| WHAT IS BEING ASKED |
Copy the listing word for word from its start through the line containing "## cannot compute exact p-value with ties", including both ends, and leave out the pictures.

THE RECORDS section start

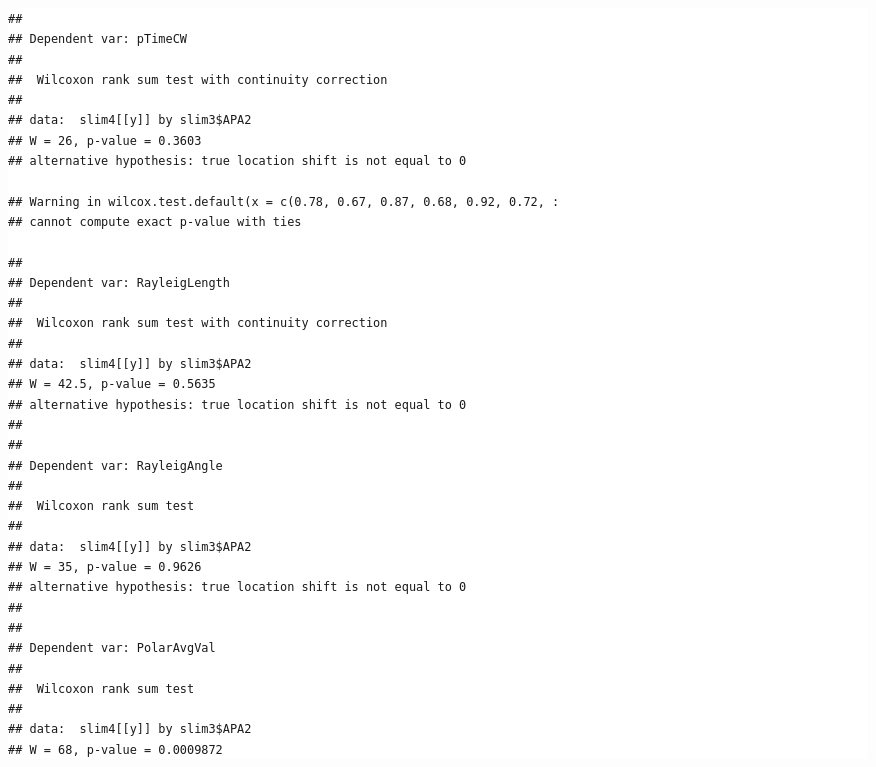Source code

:     ## 
    ## Dependent var: pTimeCW 
    ## 
    ##  Wilcoxon rank sum test with continuity correction
    ## 
    ## data:  slim4[[y]] by slim3$APA2
    ## W = 26, p-value = 0.3603
    ## alternative hypothesis: true location shift is not equal to 0

    ## Warning in wilcox.test.default(x = c(0.78, 0.67, 0.87, 0.68, 0.92, 0.72, :
    ## cannot compute exact p-value with ties

    ## 
    ## Dependent var: RayleigLength 
    ## 
    ##  Wilcoxon rank sum test with continuity correction
    ## 
    ## data:  slim4[[y]] by slim3$APA2
    ## W = 42.5, p-value = 0.5635
    ## alternative hypothesis: true location shift is not equal to 0
    ## 
    ## 
    ## Dependent var: RayleigAngle 
    ## 
    ##  Wilcoxon rank sum test
    ## 
    ## data:  slim4[[y]] by slim3$APA2
    ## W = 35, p-value = 0.9626
    ## alternative hypothesis: true location shift is not equal to 0
    ## 
    ## 
    ## Dependent var: PolarAvgVal 
    ## 
    ##  Wilcoxon rank sum test
    ## 
    ## data:  slim4[[y]] by slim3$APA2
    ## W = 68, p-value = 0.0009872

THE RECORDS section end

| ANSWER FOR THE TASK |
Source code

:     ## 
    ## Dependent var: pTimeCW 
    ## 
    ##  Wilcoxon rank sum test with continuity correction
    ## 
    ## data:  slim4[[y]] by slim3$APA2
    ## W = 26, p-value = 0.3603
    ## alternative hypothesis: true location shift is not equal to 0

    ## Warning in wilcox.test.default(x = c(0.78, 0.67, 0.87, 0.68, 0.92, 0.72, :
    ## cannot compute exact p-value with ties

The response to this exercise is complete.